Hezbollah has been firing at Israel almost daily since October 8, 2023, following its ally Hamas’s cross-border terror onslaught the day before, which started the ongoing war in Gaza.
On Tuesday, just hours before the pager explosions, the security cabinet officially added as a war goal the safe return home of tens of thousands of citizens who were evacuated from their homes in Israel’s north when the war broke out. Also on Tuesday, the Shin Bet security service announced that it had foiled a Hezbollah plot to assassinate a former high-ranking defense official on Israeli soil.
US President Joe Biden’s administration has largely avoided commenting on the pager explosions, while stressing that Washington was not involved and had no advance knowledge of the apparent attack.
“The US was not involved in it. The US was not aware of this incident in advance, and at this point, we’re gathering information,” State Department spokesperson Matthew Miller said during a press briefing on Tuesday.
According to Axios, Defense Minister Yoav Gallant called US Secretary of Defense Lloyd Austin minutes before the explosions, telling him Israel was about to carry out an operation in Lebanon, but refusing to elaborate.

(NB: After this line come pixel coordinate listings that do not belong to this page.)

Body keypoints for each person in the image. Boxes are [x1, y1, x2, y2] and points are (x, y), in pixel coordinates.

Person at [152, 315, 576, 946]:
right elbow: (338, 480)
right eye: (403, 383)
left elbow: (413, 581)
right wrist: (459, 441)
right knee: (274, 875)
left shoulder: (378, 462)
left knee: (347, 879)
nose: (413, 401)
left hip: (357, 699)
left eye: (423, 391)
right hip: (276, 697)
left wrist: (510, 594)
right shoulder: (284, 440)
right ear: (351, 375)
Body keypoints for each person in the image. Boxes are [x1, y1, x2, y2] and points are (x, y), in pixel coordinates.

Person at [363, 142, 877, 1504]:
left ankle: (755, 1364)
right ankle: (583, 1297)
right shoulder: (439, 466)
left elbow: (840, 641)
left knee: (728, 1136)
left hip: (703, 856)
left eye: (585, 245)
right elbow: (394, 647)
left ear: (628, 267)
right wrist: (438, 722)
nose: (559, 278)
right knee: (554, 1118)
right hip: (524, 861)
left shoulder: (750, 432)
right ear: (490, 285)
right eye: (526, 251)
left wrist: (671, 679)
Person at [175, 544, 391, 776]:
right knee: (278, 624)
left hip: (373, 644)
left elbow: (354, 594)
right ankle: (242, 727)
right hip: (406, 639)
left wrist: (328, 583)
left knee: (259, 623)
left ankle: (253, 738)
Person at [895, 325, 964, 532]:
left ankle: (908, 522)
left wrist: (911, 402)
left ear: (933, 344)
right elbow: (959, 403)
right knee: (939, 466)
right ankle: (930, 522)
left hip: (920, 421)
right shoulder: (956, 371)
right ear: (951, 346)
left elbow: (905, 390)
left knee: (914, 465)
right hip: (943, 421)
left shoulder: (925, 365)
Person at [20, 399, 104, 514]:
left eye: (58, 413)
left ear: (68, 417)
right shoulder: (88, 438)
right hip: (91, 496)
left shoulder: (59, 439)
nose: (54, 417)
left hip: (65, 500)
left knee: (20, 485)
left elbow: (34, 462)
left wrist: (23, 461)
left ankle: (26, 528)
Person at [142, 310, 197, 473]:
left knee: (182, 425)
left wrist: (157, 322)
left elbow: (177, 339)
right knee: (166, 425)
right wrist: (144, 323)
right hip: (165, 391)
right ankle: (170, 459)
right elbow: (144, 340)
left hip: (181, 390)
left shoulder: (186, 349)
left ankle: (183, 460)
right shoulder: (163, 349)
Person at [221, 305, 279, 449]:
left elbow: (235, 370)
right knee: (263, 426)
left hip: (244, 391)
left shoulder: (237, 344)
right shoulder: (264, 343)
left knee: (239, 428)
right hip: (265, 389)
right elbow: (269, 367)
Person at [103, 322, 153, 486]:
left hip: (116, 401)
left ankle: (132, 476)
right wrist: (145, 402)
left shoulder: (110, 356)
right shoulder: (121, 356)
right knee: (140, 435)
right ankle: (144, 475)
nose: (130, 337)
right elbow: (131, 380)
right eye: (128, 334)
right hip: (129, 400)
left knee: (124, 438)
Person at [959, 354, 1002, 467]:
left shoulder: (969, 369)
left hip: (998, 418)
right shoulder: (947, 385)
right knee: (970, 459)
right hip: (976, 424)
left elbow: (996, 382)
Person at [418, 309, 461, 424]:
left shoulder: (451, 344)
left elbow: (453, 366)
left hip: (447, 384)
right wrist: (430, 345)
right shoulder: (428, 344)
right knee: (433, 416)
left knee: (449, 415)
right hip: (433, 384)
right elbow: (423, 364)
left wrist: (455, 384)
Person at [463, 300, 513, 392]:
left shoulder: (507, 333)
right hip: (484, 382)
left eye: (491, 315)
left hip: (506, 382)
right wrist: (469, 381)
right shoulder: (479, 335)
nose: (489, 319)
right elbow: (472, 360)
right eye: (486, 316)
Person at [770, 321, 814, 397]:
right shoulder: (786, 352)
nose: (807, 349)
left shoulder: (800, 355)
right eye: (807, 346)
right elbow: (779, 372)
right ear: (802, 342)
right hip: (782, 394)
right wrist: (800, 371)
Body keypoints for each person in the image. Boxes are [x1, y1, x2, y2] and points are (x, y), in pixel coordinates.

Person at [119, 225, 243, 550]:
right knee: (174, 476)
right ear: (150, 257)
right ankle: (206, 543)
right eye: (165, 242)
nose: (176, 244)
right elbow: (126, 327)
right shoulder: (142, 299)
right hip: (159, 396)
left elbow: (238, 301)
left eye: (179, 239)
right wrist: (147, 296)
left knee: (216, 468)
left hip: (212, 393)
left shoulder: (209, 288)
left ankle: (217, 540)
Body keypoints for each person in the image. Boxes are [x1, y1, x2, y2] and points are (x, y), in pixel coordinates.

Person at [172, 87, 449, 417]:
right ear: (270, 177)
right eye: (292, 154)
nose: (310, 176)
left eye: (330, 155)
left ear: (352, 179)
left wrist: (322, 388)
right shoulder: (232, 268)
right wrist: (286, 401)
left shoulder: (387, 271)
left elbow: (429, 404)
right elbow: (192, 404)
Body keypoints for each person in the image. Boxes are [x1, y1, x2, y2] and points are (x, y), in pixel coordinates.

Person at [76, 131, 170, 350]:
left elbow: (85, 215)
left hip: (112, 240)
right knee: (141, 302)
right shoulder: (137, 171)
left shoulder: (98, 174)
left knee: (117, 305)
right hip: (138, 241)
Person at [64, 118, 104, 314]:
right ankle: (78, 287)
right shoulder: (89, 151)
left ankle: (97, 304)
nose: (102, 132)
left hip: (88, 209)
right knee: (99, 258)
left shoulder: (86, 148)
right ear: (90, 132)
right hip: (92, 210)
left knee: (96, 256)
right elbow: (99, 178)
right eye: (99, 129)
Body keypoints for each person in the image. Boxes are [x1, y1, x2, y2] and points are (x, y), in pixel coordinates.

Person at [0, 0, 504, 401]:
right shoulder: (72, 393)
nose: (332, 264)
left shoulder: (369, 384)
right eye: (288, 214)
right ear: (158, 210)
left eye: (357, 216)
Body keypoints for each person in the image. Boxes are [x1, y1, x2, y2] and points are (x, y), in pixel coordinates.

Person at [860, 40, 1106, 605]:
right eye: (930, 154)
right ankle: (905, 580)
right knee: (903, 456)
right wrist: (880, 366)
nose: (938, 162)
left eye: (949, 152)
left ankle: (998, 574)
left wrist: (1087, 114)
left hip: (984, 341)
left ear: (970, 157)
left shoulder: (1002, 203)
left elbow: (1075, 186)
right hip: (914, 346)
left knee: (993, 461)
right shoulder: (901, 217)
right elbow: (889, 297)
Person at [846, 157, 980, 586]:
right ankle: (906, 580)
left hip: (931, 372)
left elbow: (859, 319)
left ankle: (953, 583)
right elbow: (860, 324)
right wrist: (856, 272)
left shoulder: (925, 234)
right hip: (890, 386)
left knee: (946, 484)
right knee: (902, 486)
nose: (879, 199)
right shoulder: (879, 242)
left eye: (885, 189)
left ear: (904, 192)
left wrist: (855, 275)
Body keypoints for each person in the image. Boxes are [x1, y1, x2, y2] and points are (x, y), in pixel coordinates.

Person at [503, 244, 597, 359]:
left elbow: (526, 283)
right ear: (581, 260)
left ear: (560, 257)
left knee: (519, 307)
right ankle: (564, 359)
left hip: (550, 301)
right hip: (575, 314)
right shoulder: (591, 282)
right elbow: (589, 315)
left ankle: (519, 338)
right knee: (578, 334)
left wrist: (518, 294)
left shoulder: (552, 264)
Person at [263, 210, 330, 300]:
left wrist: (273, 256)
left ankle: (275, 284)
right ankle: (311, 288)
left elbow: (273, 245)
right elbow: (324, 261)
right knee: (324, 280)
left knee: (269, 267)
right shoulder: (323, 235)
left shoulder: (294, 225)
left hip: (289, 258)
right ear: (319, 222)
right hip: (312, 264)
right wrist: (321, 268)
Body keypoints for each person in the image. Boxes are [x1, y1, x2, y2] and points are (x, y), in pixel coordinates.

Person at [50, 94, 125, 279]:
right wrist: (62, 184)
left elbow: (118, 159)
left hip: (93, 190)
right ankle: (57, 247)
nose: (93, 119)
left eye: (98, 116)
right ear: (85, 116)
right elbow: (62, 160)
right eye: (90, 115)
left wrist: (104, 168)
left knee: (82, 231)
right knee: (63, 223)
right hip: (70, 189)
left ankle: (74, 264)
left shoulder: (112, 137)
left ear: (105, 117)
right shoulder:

Israeli officials who met with US envoy Amos Hochstein on Monday did not tell him about the operation, though at the time they were discussing among themselves for hours the possibility that it had been compromised, the report added.
Tuesday evening, after the detonations, the IDF carried out an airstrike in southern Lebanon’s Majdal Selm. The military said it targeted a building where several Hezbollah operatives were identified.
Overnight, fighter jets also struck buildings used by the terror group in southern Lebanon’s Odaisseh, Markaba, Blida, Maroun al-Ras, and Chihine, the IDF said.
The terror group said Tuesday night that 12 of its members were killed by the pager explosions and the IDF strikes.
Early Wednesday morning, sirens sounded in the northern Israeli city of Tiberias and surrounding communities, as well as the southern Golan Heights. They were the first sirens to be activated since the pager explosions.
The military said they were activated due to a suspected drone, which was intercepted. There were no reported injuries.
So far, the skirmishes between Israeli and Hezbollah forces since Hamas’s October 7 attack have resulted in 26 civilian deaths on the Israeli side, as well as the deaths of 20 IDF soldiers and reservists. There have also been several attacks from Syria, without any injuries.
Hezbollah has named 453 members who have been killed by Israel during the ongoing skirmishes, mostly in Lebanon but some also in Syria. Another 79 operatives from other terror groups, a Lebanese soldier, and dozens of civilians have also been killed.